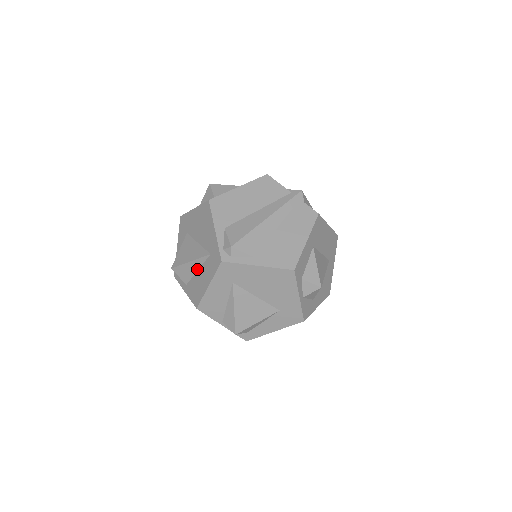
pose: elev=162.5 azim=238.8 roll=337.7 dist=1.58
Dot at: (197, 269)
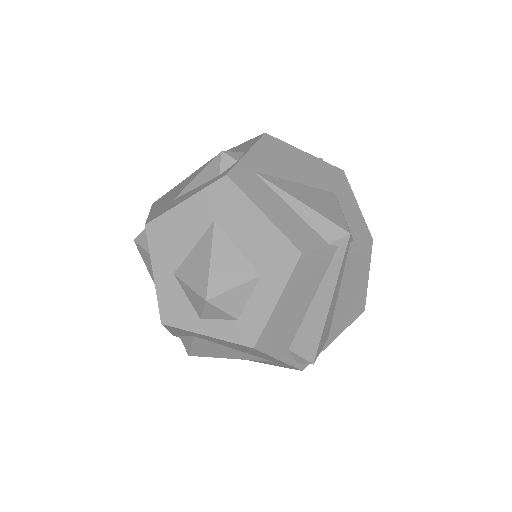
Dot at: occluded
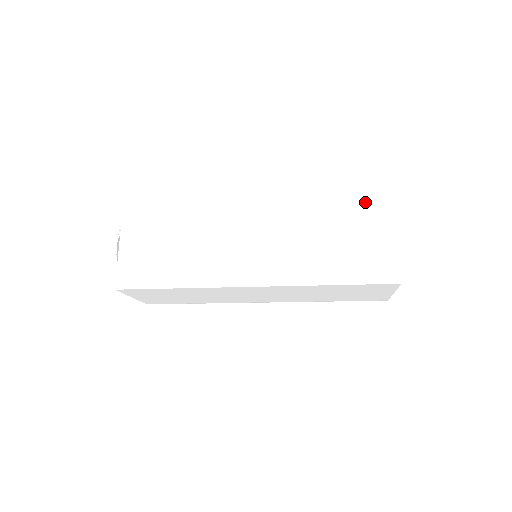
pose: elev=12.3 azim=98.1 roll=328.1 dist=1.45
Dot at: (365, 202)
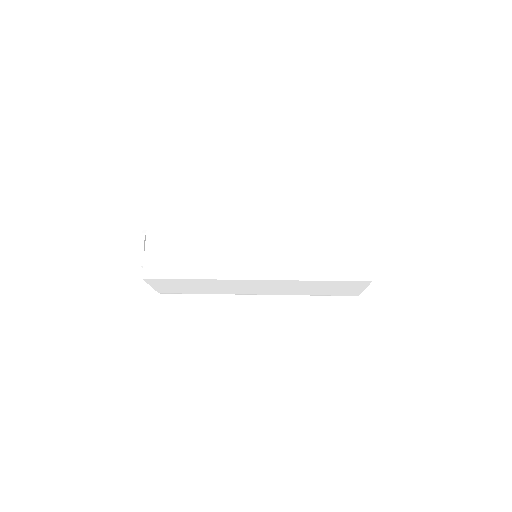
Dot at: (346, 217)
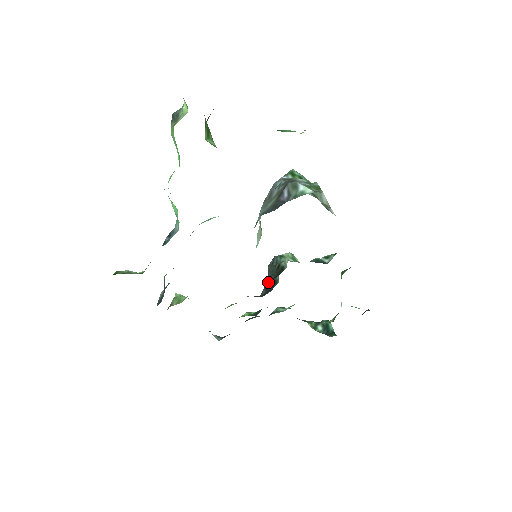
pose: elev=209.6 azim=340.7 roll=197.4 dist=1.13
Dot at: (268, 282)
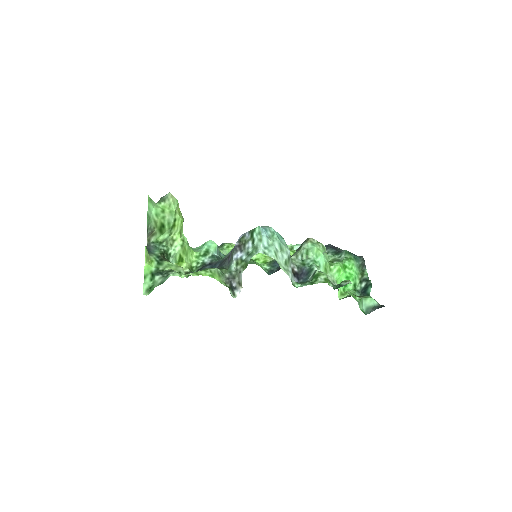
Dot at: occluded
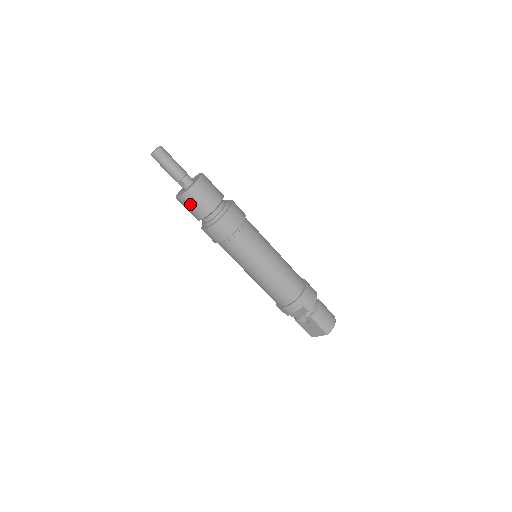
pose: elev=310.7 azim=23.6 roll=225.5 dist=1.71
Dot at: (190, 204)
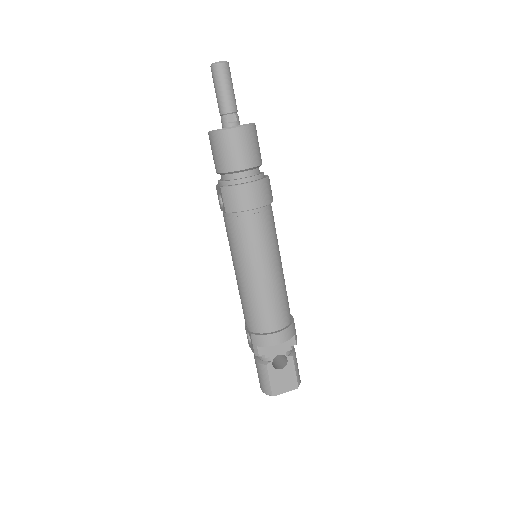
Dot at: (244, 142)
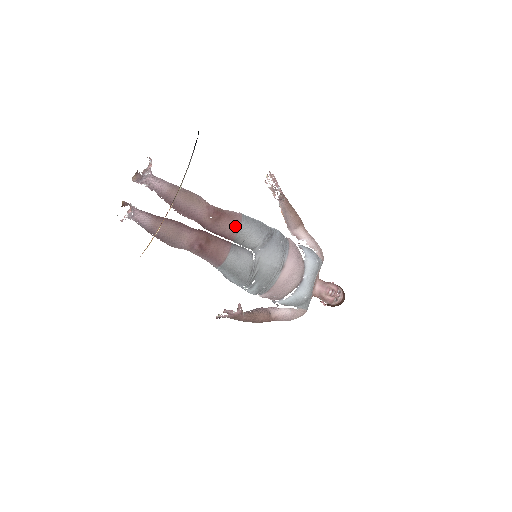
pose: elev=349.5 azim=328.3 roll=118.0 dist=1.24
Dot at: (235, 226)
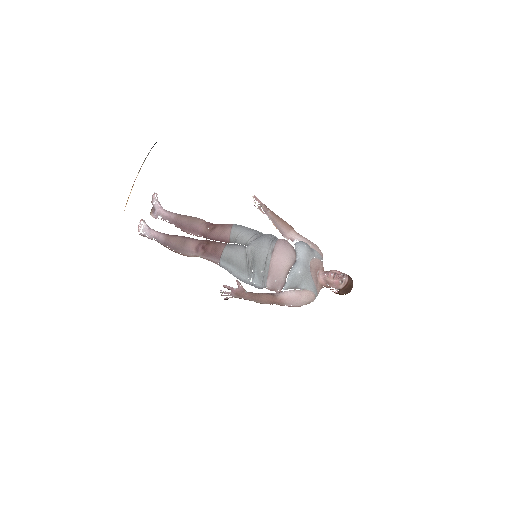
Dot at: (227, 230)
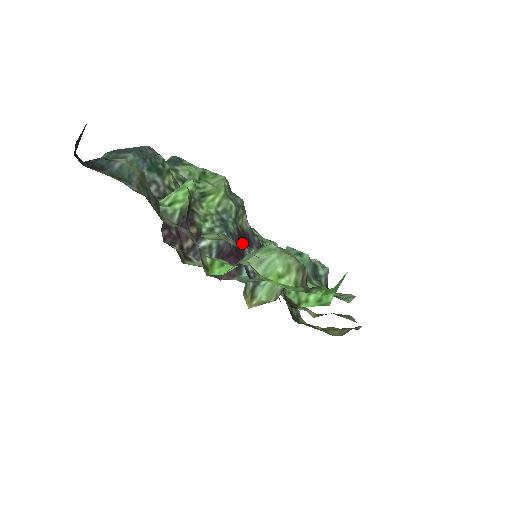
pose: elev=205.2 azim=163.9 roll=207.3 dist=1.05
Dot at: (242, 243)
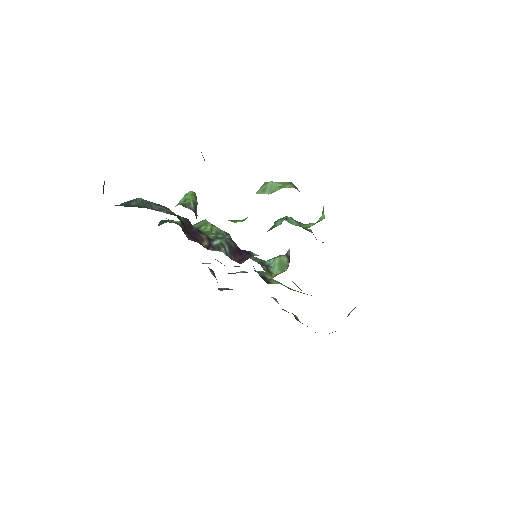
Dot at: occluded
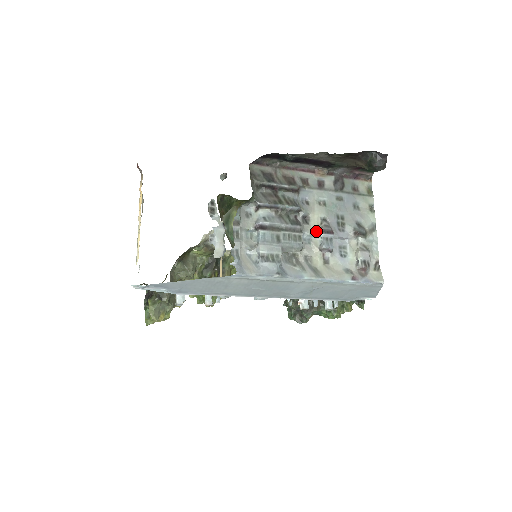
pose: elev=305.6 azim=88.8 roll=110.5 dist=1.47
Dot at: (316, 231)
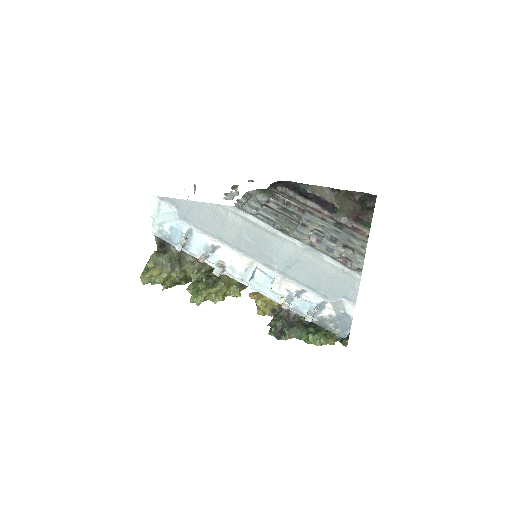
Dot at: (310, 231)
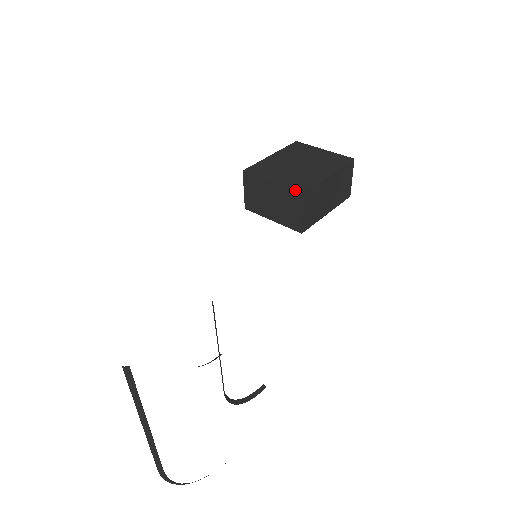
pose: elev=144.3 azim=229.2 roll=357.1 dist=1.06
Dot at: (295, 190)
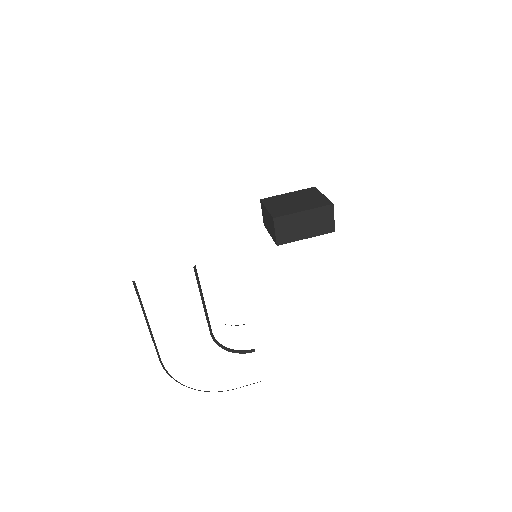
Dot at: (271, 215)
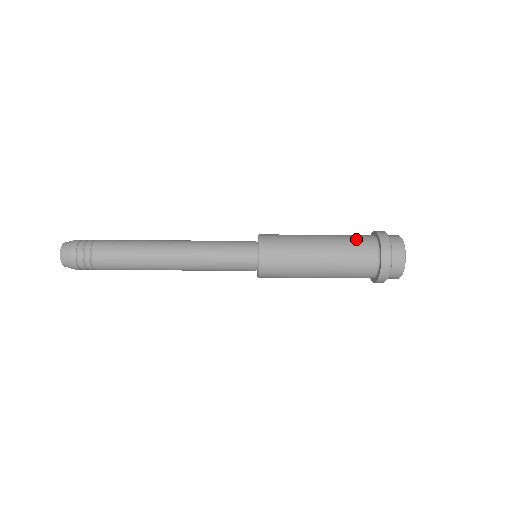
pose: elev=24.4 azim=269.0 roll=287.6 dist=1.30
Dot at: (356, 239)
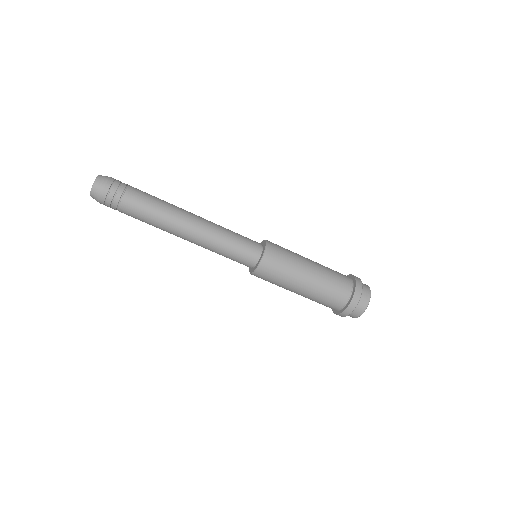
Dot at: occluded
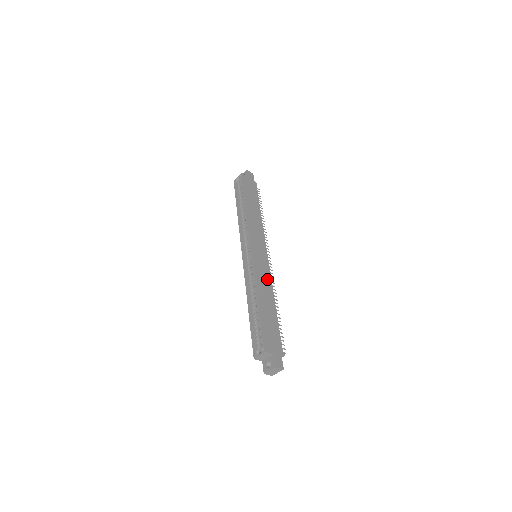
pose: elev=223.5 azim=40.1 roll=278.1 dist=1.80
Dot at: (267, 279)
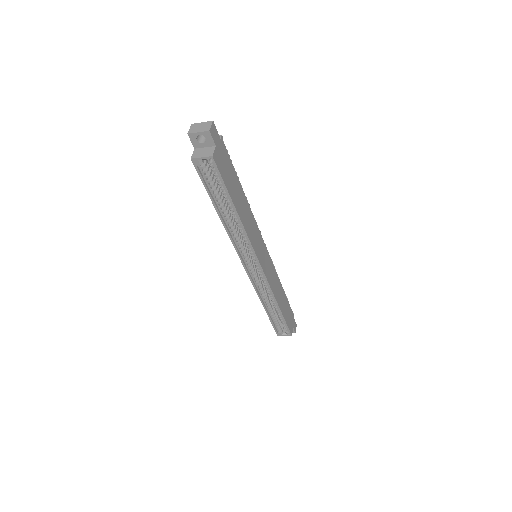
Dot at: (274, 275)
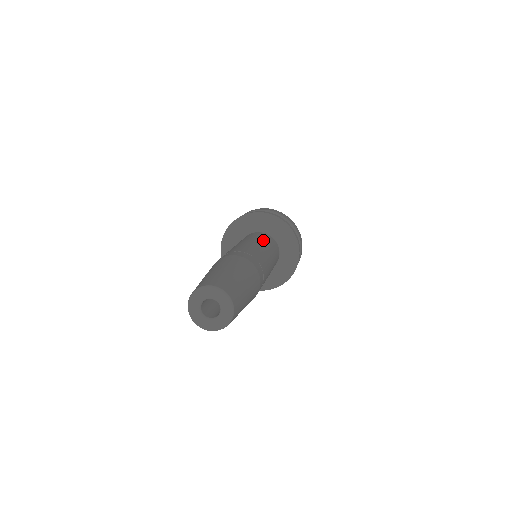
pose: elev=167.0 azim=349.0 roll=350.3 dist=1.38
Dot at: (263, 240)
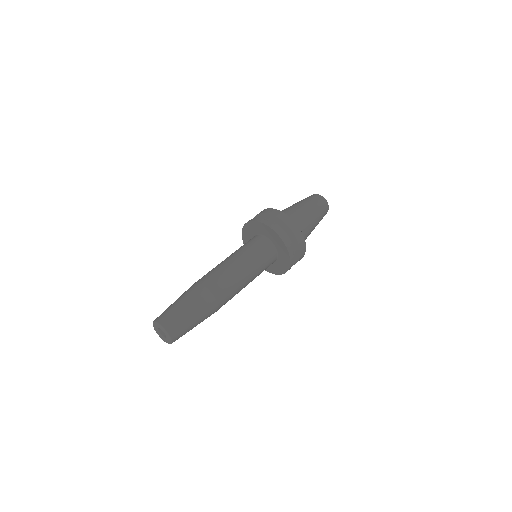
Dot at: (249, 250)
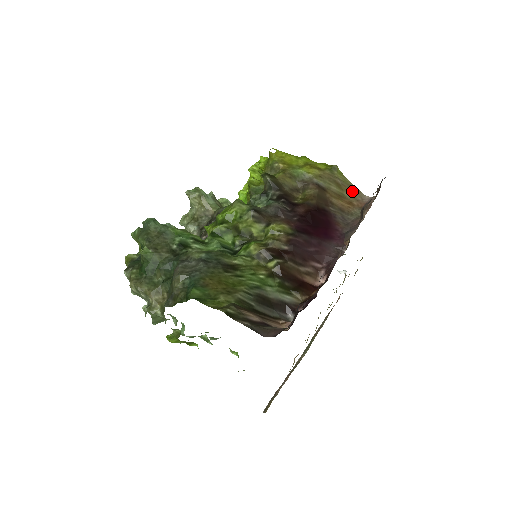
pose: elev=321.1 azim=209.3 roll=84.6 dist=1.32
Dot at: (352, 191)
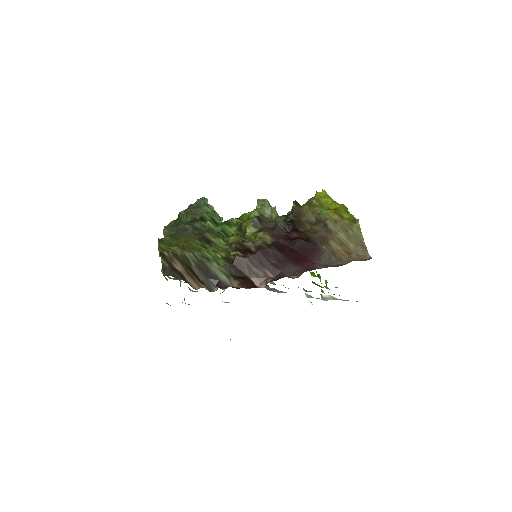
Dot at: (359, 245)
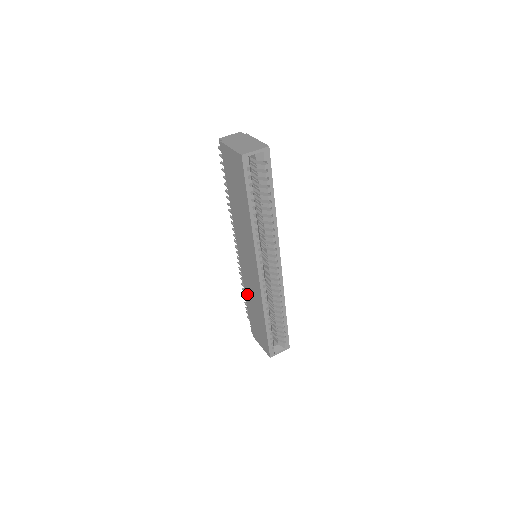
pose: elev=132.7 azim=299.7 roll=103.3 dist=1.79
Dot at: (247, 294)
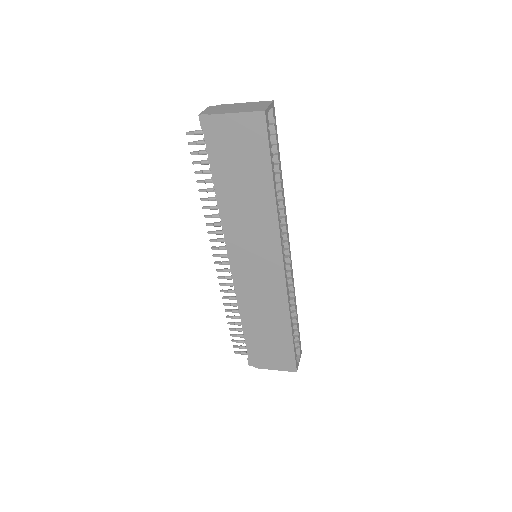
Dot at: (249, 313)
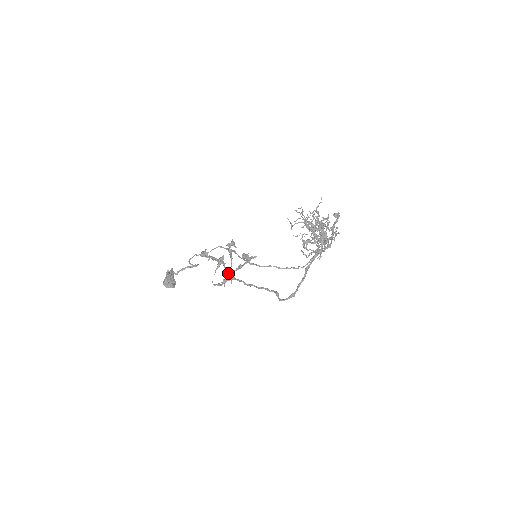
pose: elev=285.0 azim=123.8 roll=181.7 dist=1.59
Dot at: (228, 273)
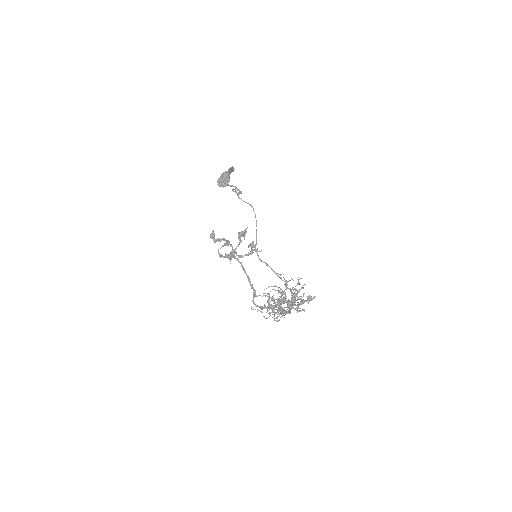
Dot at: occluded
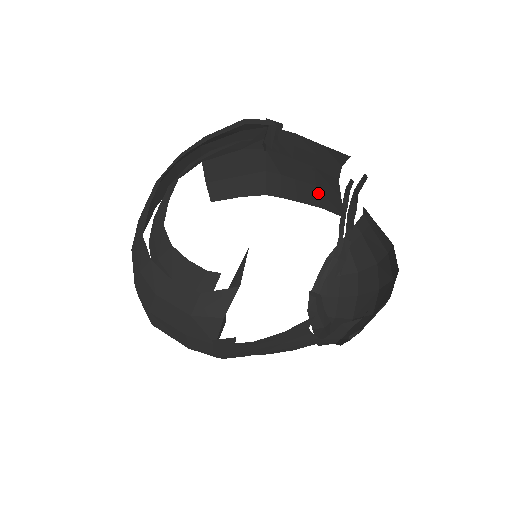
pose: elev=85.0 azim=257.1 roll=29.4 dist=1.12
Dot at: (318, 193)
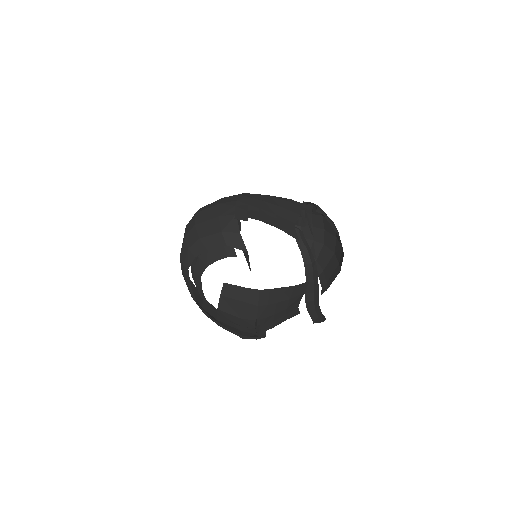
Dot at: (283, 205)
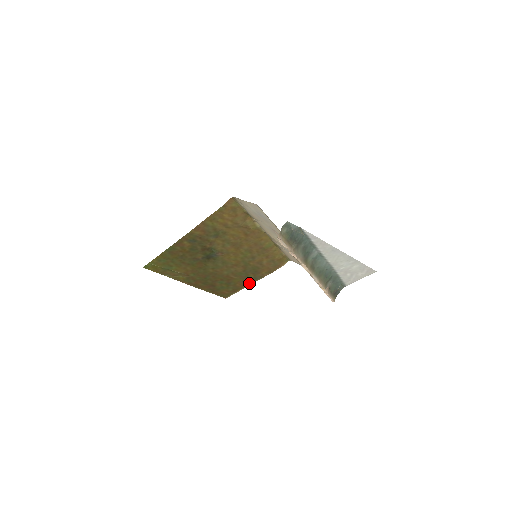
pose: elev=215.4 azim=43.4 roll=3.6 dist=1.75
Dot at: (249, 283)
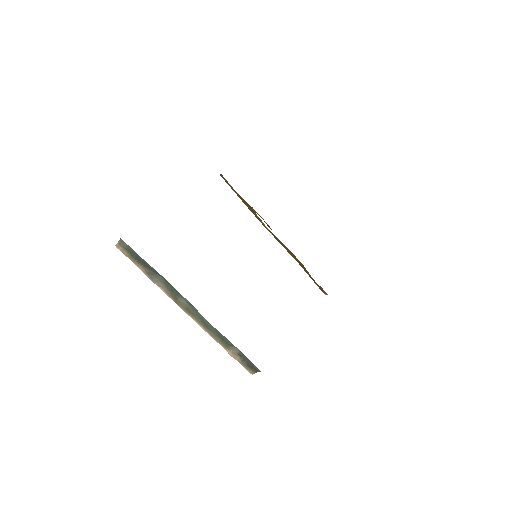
○ ○ ○ ○ ○
Turn all of the items above into a numbered list with one line per entry. Skip any blank lines, and leave the pictures out of the answer.

*Reply*
1. pose: elev=162.5 azim=238.8 roll=337.7 dist=1.58
2. Dot at: (197, 269)
3. Dot at: occluded
4. pose: elev=12.3 azim=98.1 roll=328.1 dist=1.45
5. Dot at: (365, 202)
6. Dot at: (346, 217)
7. pose: elev=209.6 azim=340.7 roll=197.4 dist=1.13
8. Dot at: (268, 282)
9. Dot at: occluded
10. pose: elev=310.7 azim=23.6 roll=225.5 dist=1.71
11. Dot at: (190, 204)
12. Dot at: (244, 142)
13. pose: elev=349.5 azim=328.3 roll=118.0 dist=1.24
14. Dot at: (235, 226)
15. Dot at: (227, 230)
16. pose: elev=205.2 azim=163.9 roll=207.3 dist=1.05
17. Dot at: (242, 243)
18. Dot at: occluded
19. pose: elev=305.6 azim=88.8 roll=110.5 dist=1.47
20. Dot at: (316, 231)
21. Dot at: (310, 231)
22. pose: elev=144.3 azim=229.2 roll=357.1 dist=1.06
23. Dot at: (295, 190)
24. Dot at: (271, 215)
25. pose: elev=24.4 azim=269.0 roll=287.6 dist=1.30
26. Dot at: (356, 239)
27. Dot at: occluded
28. pose: elev=223.5 azim=40.1 roll=278.1 dist=1.80
29. Dot at: (267, 279)
30. Dot at: (274, 275)
31. pose: elev=167.0 azim=349.0 roll=350.3 dist=1.38
32. Dot at: (263, 240)
33. Dot at: (249, 250)
34. pose: elev=321.1 azim=209.3 roll=84.6 dist=1.32
35. Dot at: (352, 191)
36. Dot at: (359, 245)
37. pose: elev=132.7 azim=299.7 roll=103.3 dist=1.79
38. Dot at: (247, 294)
39. Dot at: (249, 313)
40. pose: elev=285.0 azim=123.8 roll=181.7 dist=1.59
41. Dot at: (228, 273)
42. Dot at: occluded
43. pose: elev=85.0 azim=257.1 roll=29.4 dist=1.12
44. Dot at: (318, 193)
45. Dot at: (283, 205)
46. pose: elev=215.4 azim=43.4 roll=3.6 dist=1.75
47. Dot at: (249, 283)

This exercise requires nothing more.